The opening of the terraces noticeably reduced traffic at shopping malls that weekend Judit Balatoni, secretary-general of the Association of Hungarian Shopping Centers (MBSZ), told business daily Világgazdaság (Global Economy).

This effect seems sure to be temporary as a broad range of stores and services also reopened when Hungary reached the four million people vaccinated threshold on April 30, according to a short video Orbán posted on his Facebook page that evening.

The Prime Minister had earlier noted that these services would be available to people with COVID immunity certificates, which Hungarian citizens receive after getting vaccinated. Certificate holders can now patronize theaters, dance performances, concerts, the circus, cinemas, gyms, swimming pools, baths, skating rinks, zoos, amusement parks, museums, libraries, and sporting events, as well as interior dining areas at restaurants.

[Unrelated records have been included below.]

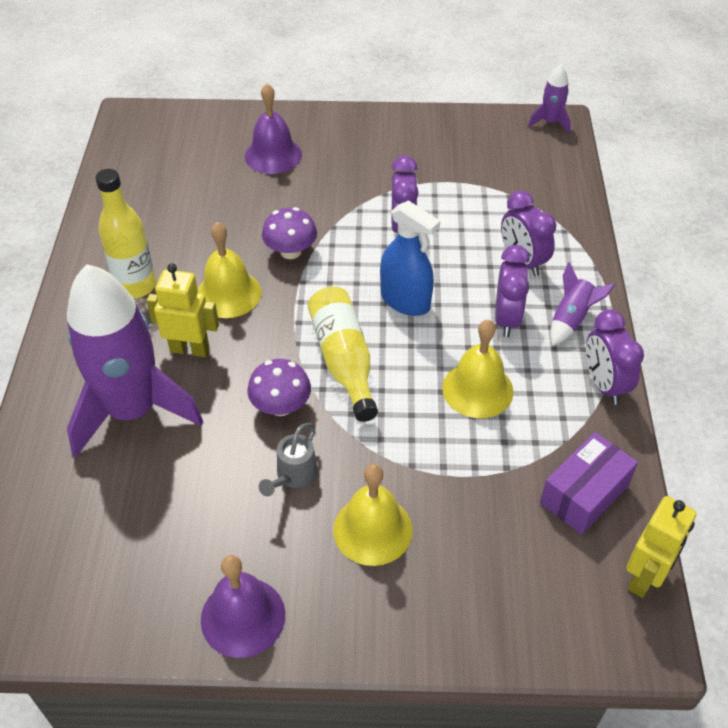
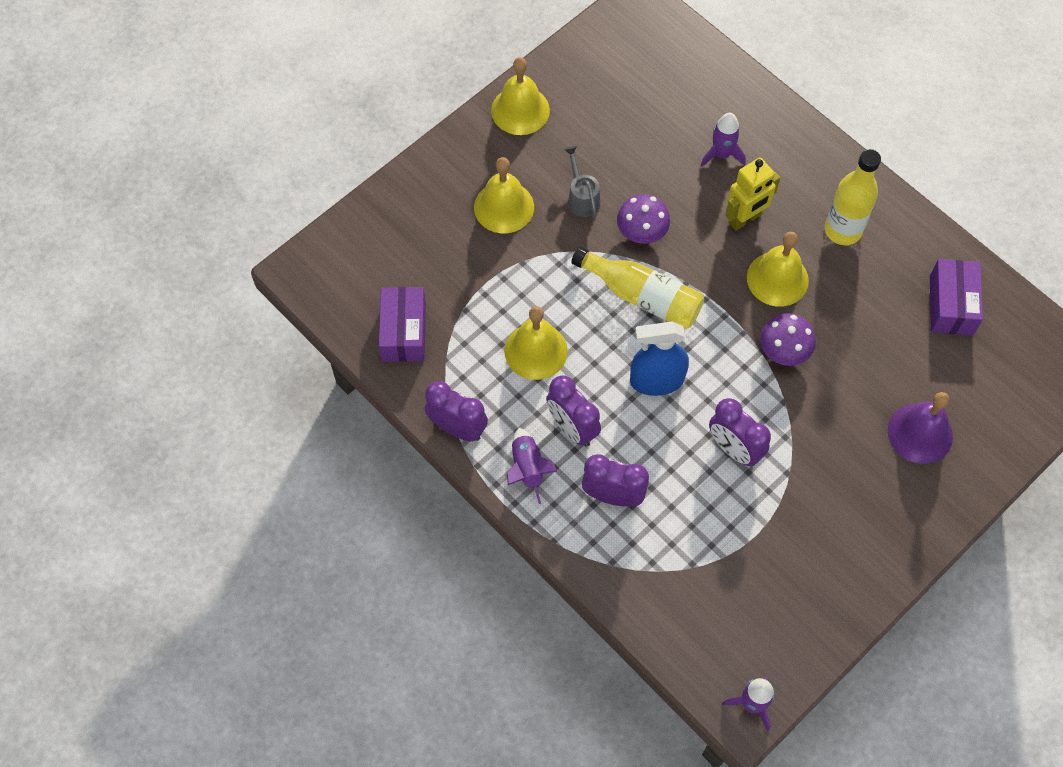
camera: 135 degrees right, 15 degrees up
(132, 411) = (721, 154): purple rocket -> purple rocket, size x0.43
(145, 195) = (951, 305): none -> purple box
(243, 617) = (520, 110): purple bell -> yellow bell
(644, 577) = (328, 307): yellow robot -> none

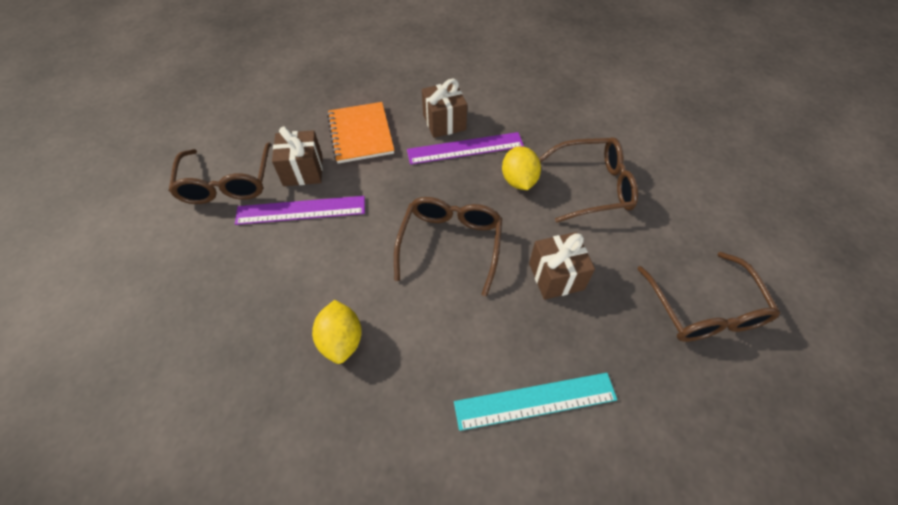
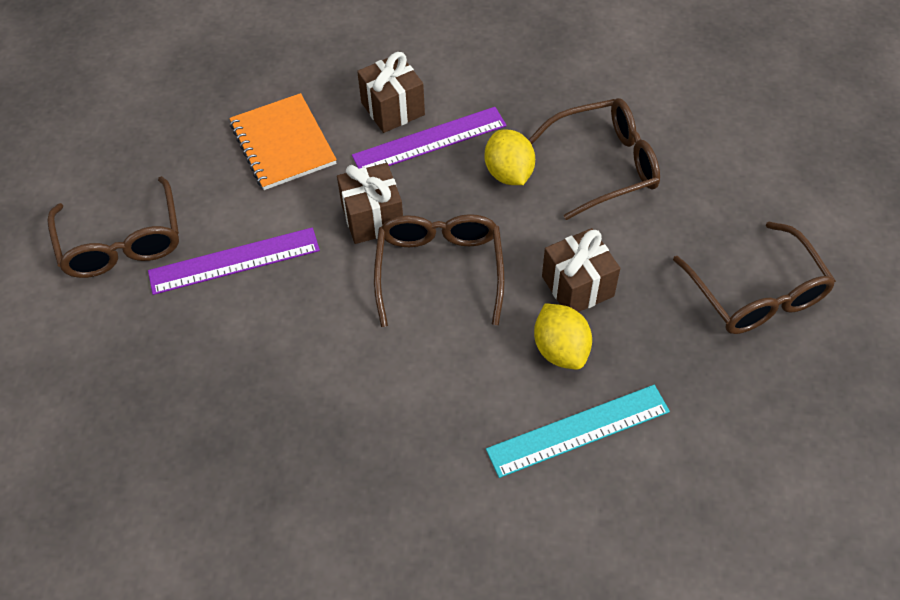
camera: 10 degrees left, 0 degrees up
(303, 171) = (220, 208): brown gift -> brown gift (372, 218)
(341, 340) = (335, 408): yellow lemon -> yellow lemon (560, 349)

Hungary has reached bilateral agreements with Serbia and Montenegro on mutual recognition of these COVID immunity certificates, Minister of Foreign Affairs and Trade Péter Szijjártó said in a message posted on Facebook. Slovenia and Bahrain were added to the list on May 1.

The government expects that five million people, half of the total population, will have had at least their first inoculations by the middle of May, Gulyás reported in a weekly press briefing on April 29. Apart from allowing wedding receptions, Orbán told Kossuth Rádió that the easing of any further restrictions would only happen closer to that time.

‘R’ Number Falls

Meanwhile, the reproduction number of the coronavirus in Hungary has fallen to around 0.7, Minister of Human Capacities Miklós Kásler told conservative daily Magyar Nemzet (Hungarian Nation) on April 22. Additionally, 62% of Hungarians now say they have firm plans to get vaccinated, according to a weekly survey by the Central Statistical Office (KSH).

Some 1.48 million doses of coronavirus vaccine from China and Russia were due in the following 10 days, Szijjártó said at a press conference on April 21. Of these, 600,000 jabs of the Sinopharm COVID vaccine had arrived on April 24, while Russia delivered 480,000 doses of its Sputnik V COVID vaccine on April 27.

According to data posted on the government’s official website for pandemic news, koronavirus.gov.hu, these “Eastern vaccines” account for just under half of the total number of jabs Hungary is using in its rollout program.

From the “Western vaccines,” some 355,000 doses of the jab developed by Pfizer and BioNTech arrived in Hungary on April 27, which led to an unusual circumstance on April 30. Orbán told Kossuth Rádió during his weekly broadcast that morning that registrants could choose the Pfizer vaccine on the website for scheduling vaccination appointments. The Government Information Center later wrote that a total of 100,000 doses of Pfizer vaccine had been set aside for the vaccination program on that day only.

That prompted the forming of lines hundreds of meters long at hospital vaccination points after the registration page crashed earlier in the morning. While this could have been due to the high level of traffic the website received for the Pfizer vaccine, the Operational Corps suggested a cyberattack had hit the website.